探査機ディープインパクトがとらえた、ハートレー彗星の吹雪

【2010年11月26日 NASA

NASAの探査機ディープインパクトがとらえたハートレー彗星の画像に、氷の塊が吹雪のように舞っているようすが写っていた。彗星の周りに氷の塊1つ1つがとらえられたのは初めてのことで、その大きさはゴルフボールからバスケットボールほど、氷の総重量は数tとみられている。


(ディープインパクトがとらえたハートレー彗星の拡大画像)

ハートレー彗星の拡大画像。クリックで拡大(提供:NASA/JPL-Caltech/UMD、以下同じ)

(テンペル彗星(9P)とハートレー彗星(103P)の画像)

(左)テンペル彗星(9P)と(右)ハートレー彗星(103P)。クリックで拡大

NASAの探査機ディープインパクトは、今月4日にハートレー彗星(103P/Hartley)への接近通過を行い、彗星から噴き出すジェットと特定の地形との関係に迫ることができる詳細な画像を取得した。

接近直後に公開された画像にも、凍った二酸化炭素(ドライアイス)のジェットが彗星の端から噴出しているようすがはっきりと見られた。

彗星の端を拡大した画像(画像1枚目)には、小さな白い点々が写っている。これらは、ゴルフボールからバスケットボールくらいの大きさのふわふわとした氷の塊であることがわかった。氷の総重量は数tほどとみられている。また、まったく異なるプロセスによって彗星の中央部にあるなだらかな領域で水蒸気が発生していることもわかった。

EPOXIミッションの共同研究者で、米・ブラウン大学のPete Schultz氏は「立体画像中、彗星の核の前後に複数の雪の塊がとらえられていて、まるでスノードームを見ているかのような光景でした」と話している。

ディープインパクトの主任研究員で、米・メリーランド大学のMichael A'Hearn氏をはじめとする研究者は、ディープインパクトが得たハートレー彗星のデータと、2005年に行ったテンペル彗星(9P/Tempel)の衝突実験の観測データを比較した。

その結果についてA'Hearn氏は「私たちは、彗星の核を取り巻いているすべての小さな点々を見て驚きました。二酸化炭素のガスによるジェットの周囲に、このように個々の氷の塊1つ1つが見られたのは初めてのことです。これこそ、私たちがテンペル彗星の周囲に探し求め、見つけることのなかったものです」と話している。

この発見は、ハートレー彗星と、テンペル彗星やそのほかディープインパクトがこれまでに観測した3つの彗星とのふるまいの違いを示している。

二酸化炭素はハートレー彗星を理解する鍵である。なだらかな領域とごつごつとした領域とが、なぜ太陽の熱に対して異なる反応を起こしているのか、その理由も説明がつく。

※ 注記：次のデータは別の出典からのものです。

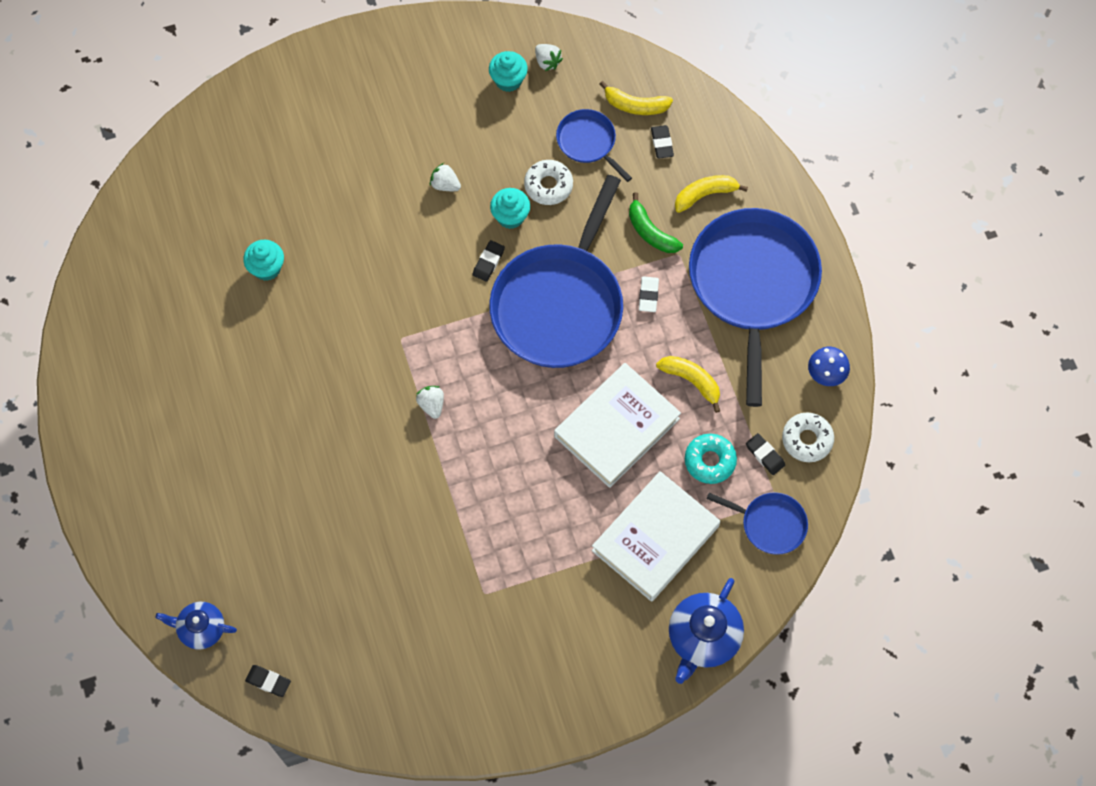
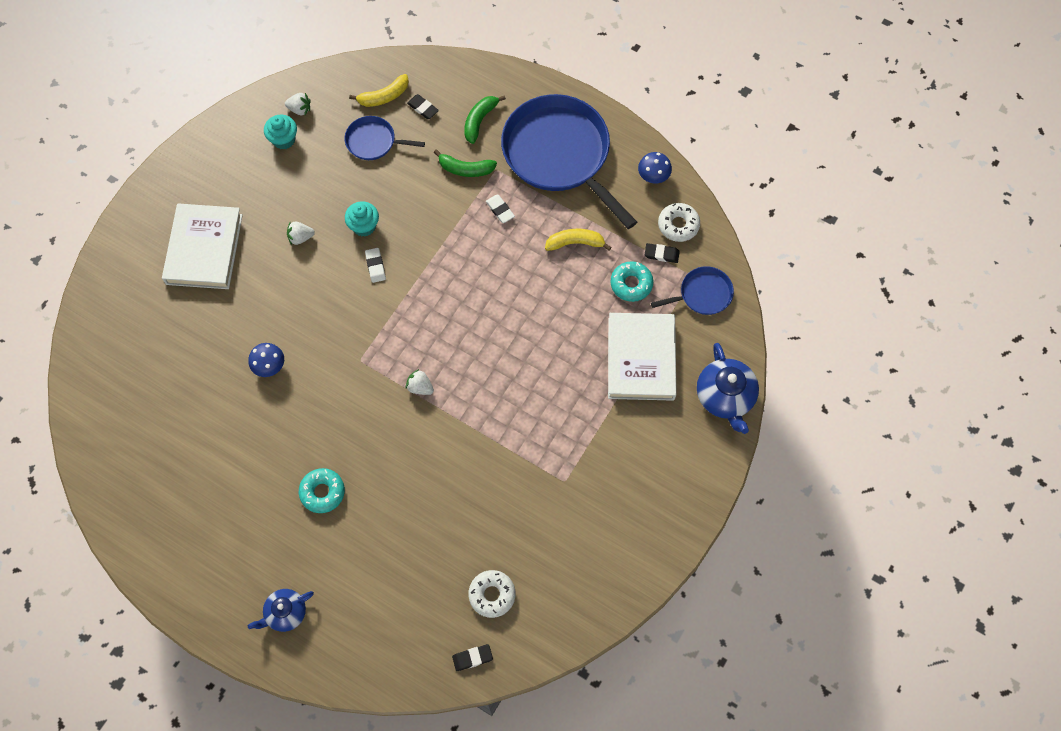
camera: 40 degrees left, 0 degrees up
(201, 628) = (393, 662): blue teapot -> blue teapot (285, 613)
(267, 268) = (223, 384): turquoise cupcake -> none
(268, 431) = (322, 492): none -> turquoise donut
(319, 282) = (269, 365): none -> blue mushroom
(488, 262) = (375, 266): black eraser -> white eraser
(548, 186) = (372, 188): white donut -> white donut (492, 595)
(559, 305) = (448, 259): blue pan -> none
(616, 427) = (554, 308): white book -> white book (204, 249)
(705, 195) = (480, 121): yellow banana -> green banana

それは、彗星内部から水が逃げ出すメカニズムに違いがあるからだ。

観測データによると、ハートレー彗星のなだらかな領域は、テンペル彗星の大部分の表面と同様のふるまいを見せている。テンペル彗星では、表面下から出てくる水蒸気がちりに浸透している。しかし、ハートレー彗星のごつごつした領域は、ドライアイスのジェットによって氷の粒子がばら撒かれているために異なる様相を呈しているのである。

EPOXIミッションの副責任者をつとめる米・メリーランド大学のJessica Sunshine氏は「ごつごつした領域内の一定の場所では、ジェットによって水の氷が吹き飛ばされています。そのため氷と雪が雲のように立ち込めているのです。一方、なだらかな領域の真下では、水の氷が多孔質の物質を通して流れる水蒸気となります。この領域で大量の水蒸気が見られるのは、そのためです」と話している。

彗星で起こっているこの活発な吹雪のような状態が、今後どれほどの間発生し続けるかを決定するには、より詳しい分析が必要とされている。また、彗星の中央部と端の活動の違いは、45億年前に形成されたときの名残なのか、またはより最近の進化の結果なのか、その点についても今後詳しく調べられることになっている。

EPOXIミッション

2005年1月に打ち上げられた探査機ディープインパクトは、同年7月に衝突機を放出してテンペル彗星(9P)へ衝突させ噴出物を観測した(「ディープインパクト計画」)。テンペル彗星(9P)への衝突実験を終えたあと、同探査機は「太陽系外惑星の観測と解析ミッション(EPOCh)」を実施して2008年に終了。続いてハートレー彗星(103P)への接近通過ミッション「ディープインパクト延長探査(DIXI)」を実施。

EPOXIとは、「ディープインパクト計画」後に行われた2つのミッション「EPOCh」と「DIXI」を合体させた略称のこと。探査機名「ディープインパクト」はそのまま引き継がれている。